Para este quarto número convidámos um heróico proprietário de uma máquina avariada e um bom mecânico. Ao mecânico, por ser bom, damos-lhe a graça do itálico. O outro, do hábito não se livra: fala com “palavras direitas”.



- Pelo que vejo... o carro tem muitos problemas. É de admirar como ele ainda conseguia andar!
- Também pasmo perante este insondável mistério, Senhor. Carregando problemas, ainda anda, veja bem! Mas deixe-me que lhe diga: é uma vetusta máquina à minha medida.

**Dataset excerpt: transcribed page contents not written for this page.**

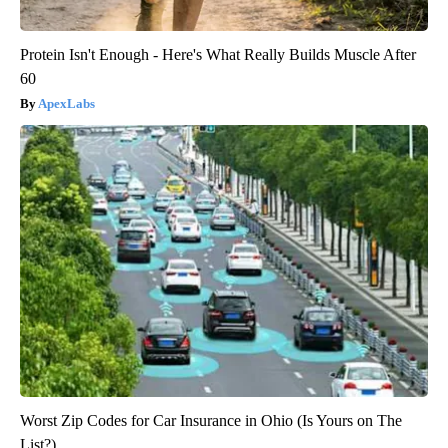
Protein Isn't Enough - Here's What Really Builds Muscle After
60
ApexLabs
Worst Zip Codes for Car Insurance in Ohio (Is Yours on The
List?)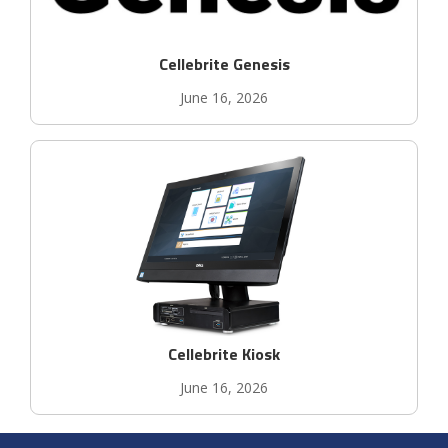
Cellebrite Genesis
June 16, 2026
Cellebrite Kiosk
June 16, 2026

- Não vou conseguir arranjá-lo hoje...
- Compreendo. A noite já nos cai em cima, e se ele apresenta assim tantas queixas... Olhe, fique com ele.
- Como?
- Assim, como está. Dê-lhe o destino que mais lhe aprouver; eu, não o quero.
- Mas...
- O Senhor abriu-me os olhos. Que faço com um amontoado de problemas em lata enferrujada? Descasque a chapa, arranque o motor, extraia peça por peça todas as velharias que ele ainda conserva dentro do prazo e faça um dinheirinho para si.

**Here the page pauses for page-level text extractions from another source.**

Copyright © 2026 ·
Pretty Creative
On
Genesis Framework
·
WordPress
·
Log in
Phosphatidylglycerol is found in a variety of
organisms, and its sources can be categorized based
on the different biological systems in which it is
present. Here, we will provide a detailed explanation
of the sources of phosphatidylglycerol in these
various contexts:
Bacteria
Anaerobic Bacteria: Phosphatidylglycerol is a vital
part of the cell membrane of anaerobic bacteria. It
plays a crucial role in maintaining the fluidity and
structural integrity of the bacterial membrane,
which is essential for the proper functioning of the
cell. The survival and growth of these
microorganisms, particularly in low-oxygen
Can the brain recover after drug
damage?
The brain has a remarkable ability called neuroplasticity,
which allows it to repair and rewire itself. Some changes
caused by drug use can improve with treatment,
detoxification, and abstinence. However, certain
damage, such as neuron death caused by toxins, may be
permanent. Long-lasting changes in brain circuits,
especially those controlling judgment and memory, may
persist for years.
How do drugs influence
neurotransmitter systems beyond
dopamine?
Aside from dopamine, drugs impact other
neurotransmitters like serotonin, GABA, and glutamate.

- Mas o carro é seu, o lucro também deve ser para si!
- Dou-lhe o lucro. Não quero nada dessa sucata!
- Mas...
- Hoje ofereço eu; amanhã, se a indigência chegar antes da fortuna, talvez lhe peça uma maçã.
- Não posso...
- Não pode recusar! É um acto de bondade, vindo de um estranho, é certo, mas em hora de dar. Guarde o orgulho ou as sumárias convenções de Justiça e agarre-se a uma insignificante oferenda que, nos dias que vão correndo, ou os meus olhos me enganam, ou é coisa rara de se avistar.
- Se é isso que quer!...
- É isso mesmo.
- E o senhor, como vai?
- Pacifique a sua consciência e não carregue o semblante com a máscara da preocupação. Vou a pé, de olhos postos na Polar, a apanhar com os rigores do Inverno pelas trombas. Para alguns, meu senhor, a vida roda num casino: se tiver sorte, apanho boleia de uma ricalhaça formosa; enroscamo-nos num hotel de muitas estrelas; ela fuma; eu fumo e bebo borbulhas caras; ela deixa um cheque chorudo no leito suado; eu agarro no dinheiro e compro uma ilha no Pacífico, onde irei acabar os dias a brincar com tubarões. Se tiver azar, levanta-se uma tempestade dos diabos; cai-me um raio em cima; fico em cinzas; passa um cão vadio e mija em cima do meu pó, sem que se suspeite que alguma vez tenha existido. Se tudo isto girar como tem girado, que é o mais certo, assim num género de empate, sem ganhar nem perder, sem muita sorte, sem muito azar; ando, ando, converso com os botões, ando e ando, até o nariz farejar a casota. E quando ele me avisar que nela estou, dou umas voltas até deitar os ossos nas palhinhas.
- O senhor desculpe, mas, está bem?
- Então não estou? Desfeito da carroça, sou passarinho sem predador.
- Tem certeza?
- Nem por isso. O senhor tem certezas?
- Algumas.
- Desconfie. Sobretudo dessas! Tenha uma boa noite. De amor, se os formigueiros para aí o chamarem. E aproveite: a lua está prenha, mas tome cuidados contra as fertilizações indesejadas, que este mundo está a rebentar.